Definition
The amount of engine power available beyond what is required to maintain level flight at a given airspeed and configuration. Excess power is what an aircraft uses to climb; rate of climb is directly proportional to the power excess divided by the aircraft's weight.
Plain English
The leftover engine power after the airplane has used what it needs just to stay flying level. That leftover power is what lets the airplane climb.
Context Anchor
Seen in aircraft performance discussions and rate-of-climb graphs, especially where the handbook compares power available with power required.
Derivation
Excess comes from the Latin excedere, 'to go beyond.' Power excess literally means power that goes beyond what is currently needed — the surplus available for climbing.
Why Pilots Care
It determines how fast the aircraft can climb and whether it can clear obstacles after takeoff.
Analogy
Think of power like income and level flight like the bills that must be paid first.

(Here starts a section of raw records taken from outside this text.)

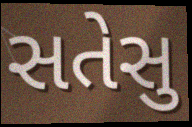
સતેસુ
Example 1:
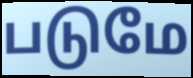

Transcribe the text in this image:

படுமே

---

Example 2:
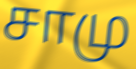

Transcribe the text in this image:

சாமு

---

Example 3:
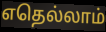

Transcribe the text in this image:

எதெல்லாம்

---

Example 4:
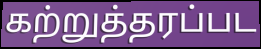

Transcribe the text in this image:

கற்றுத்தரப்பட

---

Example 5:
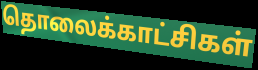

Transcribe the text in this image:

தொலைக்காட்சிகள்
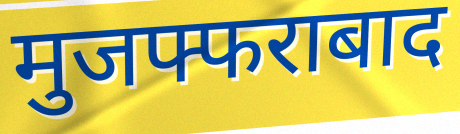
मुजफ्फराबाद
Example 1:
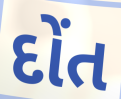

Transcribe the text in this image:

દોંત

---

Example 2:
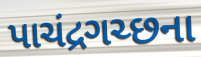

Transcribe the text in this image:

પાચંદ્રગચ્છના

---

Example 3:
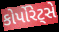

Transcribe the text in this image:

કોર્પોરેટ્સે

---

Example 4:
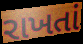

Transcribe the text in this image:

રાખતાં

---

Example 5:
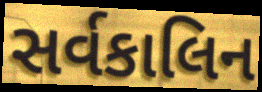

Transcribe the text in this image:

સર્વકાલિન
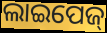
ଲାଇପେଜ୍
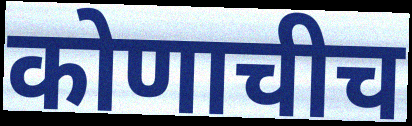
कोणाचीच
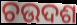
ଚଉଦଶ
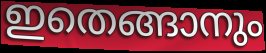
ഇതെങ്ങാനും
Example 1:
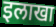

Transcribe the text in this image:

इलाखा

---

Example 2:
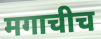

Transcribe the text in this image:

मगाचीच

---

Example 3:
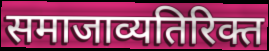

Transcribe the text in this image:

समाजाव्यतिरिक्त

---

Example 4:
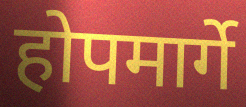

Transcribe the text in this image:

होपमार्गे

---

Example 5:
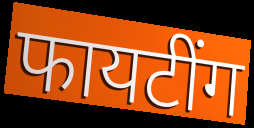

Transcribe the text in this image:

फायटींग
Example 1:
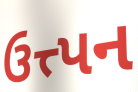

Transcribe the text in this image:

ઉત્ત્પન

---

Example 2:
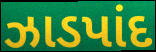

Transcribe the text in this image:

ઝાડપાંદ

Power excess is what is left over after those bills are paid; that leftover is what the airplane can use to climb.
Grounding Statement
If an airplane needs 100 horsepower to hold altitude and the engine is producing 140, the 40 horsepower difference is the power excess — and that surplus is what lifts the airplane upward.
Intuition Check
Power excess does not mean unused throttle or wasted power. It means power above what level flight needs, and that surplus is what makes climbing possible.
Example Sentence 1
At higher altitudes the engine produces less power, so the power excess decreases and the rate of climb drops off.
Example Sentence 2
As airspeed increases beyond that point, power excess shrinks and rate of climb drops.